▸ Exercise tasks
• A. From the review of The King's Affection, reproduce the passage that begins at the words "Few of the actor's" and stops after the words "by unjust circumstances.".
• B. Answer these questions from the review of The King's Affection:
(i) In what tones is the show's color grounded?
(ii) Whom does the petite Crown Prince Hwi physically assault in one episode?
(iii) Which earlier character of Park Eun Bin's does the review compare her performance to?
• C. Using the review of The King's Affection, decide whether each statement agrees with it, answering yes or no and quoting the words that settle it:
(i) Night scenes in the show are artificially brightened.
(ii) The show is framed largely by royal palace courtyards and royal quarters.
(iii) Park Eun Bin's expressive mannerisms appear often in The King's Affection.

▸ Document extract
begin
Although the show is framed, largely, by royal palace courtyards and royal quarters, and sometimes landscapes or
villages, it never feels suffocated by them. The cinematic wide-screen format, variety of compositional devices from perspective
lines to boxing in, and closeups punctuated by catch lights and shallow depth of field provide room to breath; separating the feeling of The King's Affection from a swath of overly sharp, 4K productions. The wide screen format also offers an abundance of space to be filled with period details -stone walls, flowering trees, architecture, and
even sharply differentiated topography. Color is grounded in muted tones
punctuated by intense cyans, magentas, reds or white. The dark of night is produced with an eye for limited sight under low
light instead of artificially brightened scenes (see above photos).
This
visual appeal is met by Park Eun Bin's effort to inhabit
the character as wholly as she did Woo Young Woo.
Few of the actor's expressive mannerisms, often visible in her other work,
including Extraordinary Attorney Woo, were seen in The King's Affection. In portraying a girl surviving as a boy, she chose restraint rather than masquerade, and as the episodes progress, stoicism becomes displaced by an un-constructed, un-gendered entity. As their relationship grows more comfortable, the repartee between the Crown Prince and tutor Ji-un is smile inducing. One episode is memorable for a scene in which the petite
Crown Prince Hwi physically assaults a visiting, and intolerable,
eunuch. One can hardly believe that Da-mi is playing the role, self-consciously, of a young man, but is motivated by something beyond gender -a rage fired up by unjust circumstances.
end
▸ Stored data
begin
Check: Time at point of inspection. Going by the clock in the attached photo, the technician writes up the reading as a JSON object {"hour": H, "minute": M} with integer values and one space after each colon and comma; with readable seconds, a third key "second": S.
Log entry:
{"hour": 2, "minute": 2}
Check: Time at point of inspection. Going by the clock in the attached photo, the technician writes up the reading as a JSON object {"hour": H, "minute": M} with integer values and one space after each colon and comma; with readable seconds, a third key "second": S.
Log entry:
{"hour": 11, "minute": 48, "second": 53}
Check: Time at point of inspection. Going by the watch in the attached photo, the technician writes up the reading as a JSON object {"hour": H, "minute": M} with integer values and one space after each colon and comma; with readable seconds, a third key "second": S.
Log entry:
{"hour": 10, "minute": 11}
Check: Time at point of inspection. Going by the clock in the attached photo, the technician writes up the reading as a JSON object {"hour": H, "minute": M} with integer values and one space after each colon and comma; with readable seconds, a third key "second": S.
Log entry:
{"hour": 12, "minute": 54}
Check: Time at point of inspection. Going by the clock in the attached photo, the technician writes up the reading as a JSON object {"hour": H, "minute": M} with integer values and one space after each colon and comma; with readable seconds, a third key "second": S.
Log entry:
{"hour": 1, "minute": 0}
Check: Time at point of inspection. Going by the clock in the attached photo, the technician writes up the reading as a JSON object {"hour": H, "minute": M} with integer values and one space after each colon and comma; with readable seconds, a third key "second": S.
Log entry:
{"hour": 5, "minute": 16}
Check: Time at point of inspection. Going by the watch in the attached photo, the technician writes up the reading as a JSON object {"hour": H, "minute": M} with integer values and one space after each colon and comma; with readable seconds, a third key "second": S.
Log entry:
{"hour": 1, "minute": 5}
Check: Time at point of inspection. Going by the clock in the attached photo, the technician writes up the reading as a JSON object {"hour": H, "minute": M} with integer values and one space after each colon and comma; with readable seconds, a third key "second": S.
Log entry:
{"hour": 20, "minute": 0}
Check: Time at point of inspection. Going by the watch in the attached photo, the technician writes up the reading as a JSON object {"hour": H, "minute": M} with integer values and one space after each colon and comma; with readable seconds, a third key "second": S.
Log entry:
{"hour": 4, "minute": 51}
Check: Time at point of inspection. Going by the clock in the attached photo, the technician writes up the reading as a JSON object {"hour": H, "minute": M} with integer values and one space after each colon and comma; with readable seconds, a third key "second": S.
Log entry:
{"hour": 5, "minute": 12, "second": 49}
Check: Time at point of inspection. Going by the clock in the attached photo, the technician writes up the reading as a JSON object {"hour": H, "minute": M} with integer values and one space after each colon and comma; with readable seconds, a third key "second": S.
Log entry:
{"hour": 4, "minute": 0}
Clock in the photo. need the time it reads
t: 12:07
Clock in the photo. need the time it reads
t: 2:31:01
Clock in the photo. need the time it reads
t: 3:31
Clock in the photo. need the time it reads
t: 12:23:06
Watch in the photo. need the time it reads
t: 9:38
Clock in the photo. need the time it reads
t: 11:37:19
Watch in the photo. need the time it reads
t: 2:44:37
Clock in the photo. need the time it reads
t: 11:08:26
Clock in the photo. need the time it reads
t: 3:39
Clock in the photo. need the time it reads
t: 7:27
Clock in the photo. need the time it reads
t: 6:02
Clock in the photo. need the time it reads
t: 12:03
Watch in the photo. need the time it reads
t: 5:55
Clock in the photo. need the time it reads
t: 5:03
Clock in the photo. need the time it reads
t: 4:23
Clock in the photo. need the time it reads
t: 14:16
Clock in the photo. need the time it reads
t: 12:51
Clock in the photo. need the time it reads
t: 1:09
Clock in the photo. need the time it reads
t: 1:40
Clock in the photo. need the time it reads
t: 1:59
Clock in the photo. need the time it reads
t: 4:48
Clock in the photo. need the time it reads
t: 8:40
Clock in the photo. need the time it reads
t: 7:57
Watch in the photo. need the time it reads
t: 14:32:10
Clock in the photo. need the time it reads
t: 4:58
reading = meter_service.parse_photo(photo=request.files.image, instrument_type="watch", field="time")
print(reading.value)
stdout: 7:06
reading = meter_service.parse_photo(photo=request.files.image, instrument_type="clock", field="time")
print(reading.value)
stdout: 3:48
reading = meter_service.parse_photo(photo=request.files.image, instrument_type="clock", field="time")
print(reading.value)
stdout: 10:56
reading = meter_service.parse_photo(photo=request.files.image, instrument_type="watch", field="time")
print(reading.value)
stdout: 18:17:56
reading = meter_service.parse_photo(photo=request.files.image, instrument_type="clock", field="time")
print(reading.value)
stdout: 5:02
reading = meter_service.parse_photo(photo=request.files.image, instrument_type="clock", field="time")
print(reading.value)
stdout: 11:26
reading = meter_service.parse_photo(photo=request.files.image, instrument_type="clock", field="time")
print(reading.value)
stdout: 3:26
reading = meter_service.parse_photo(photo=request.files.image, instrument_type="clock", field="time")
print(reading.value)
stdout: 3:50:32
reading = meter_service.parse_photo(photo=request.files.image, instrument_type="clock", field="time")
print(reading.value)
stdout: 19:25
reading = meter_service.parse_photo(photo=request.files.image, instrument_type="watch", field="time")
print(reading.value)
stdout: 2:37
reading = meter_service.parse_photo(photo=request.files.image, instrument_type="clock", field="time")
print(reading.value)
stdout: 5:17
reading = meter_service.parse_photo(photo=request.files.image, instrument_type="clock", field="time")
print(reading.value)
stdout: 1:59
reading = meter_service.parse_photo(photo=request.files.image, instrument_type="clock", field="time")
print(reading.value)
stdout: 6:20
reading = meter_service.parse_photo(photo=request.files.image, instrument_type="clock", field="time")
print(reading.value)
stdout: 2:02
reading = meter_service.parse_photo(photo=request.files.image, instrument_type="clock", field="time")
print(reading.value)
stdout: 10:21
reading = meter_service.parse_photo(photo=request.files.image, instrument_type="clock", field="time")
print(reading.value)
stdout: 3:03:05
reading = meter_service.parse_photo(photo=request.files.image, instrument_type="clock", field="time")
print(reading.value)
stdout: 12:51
end
▸ Answers below
• A.
Few of the actor's expressive mannerisms, often visible in her other work,
including Extraordinary Attorney Woo, were seen in The King's Affection. In portraying a girl surviving as a boy, she chose restraint rather than masquerade, and as the episodes progress, stoicism becomes displaced by an un-constructed, un-gendered entity. As their relationship grows more comfortable, the repartee between the Crown Prince and tutor Ji-un is smile inducing. One episode is memorable for a scene in which the petite
Crown Prince Hwi physically assaults a visiting, and intolerable,
eunuch. One can hardly believe that Da-mi is playing the role, self-consciously, of a young man, but is motivated by something beyond gender -a rage fired up by unjust circumstances.

• B.
(i) Muted tones, punctuated by intense cyans, magentas, reds or white.
(ii) A visiting, and intolerable, eunuch.
(iii) Woo Young Woo.

• C.
(i) No: "The dark of night is produced with an eye for limited sight under low light instead of artificially brightened scenes"
(ii) Yes: "the show is framed, largely, by royal palace courtyards and royal quarters"
(iii) No: "Few of the actor's expressive mannerisms, often visible in her other work, including Extraordinary Attorney Woo, were seen in The King's Affection."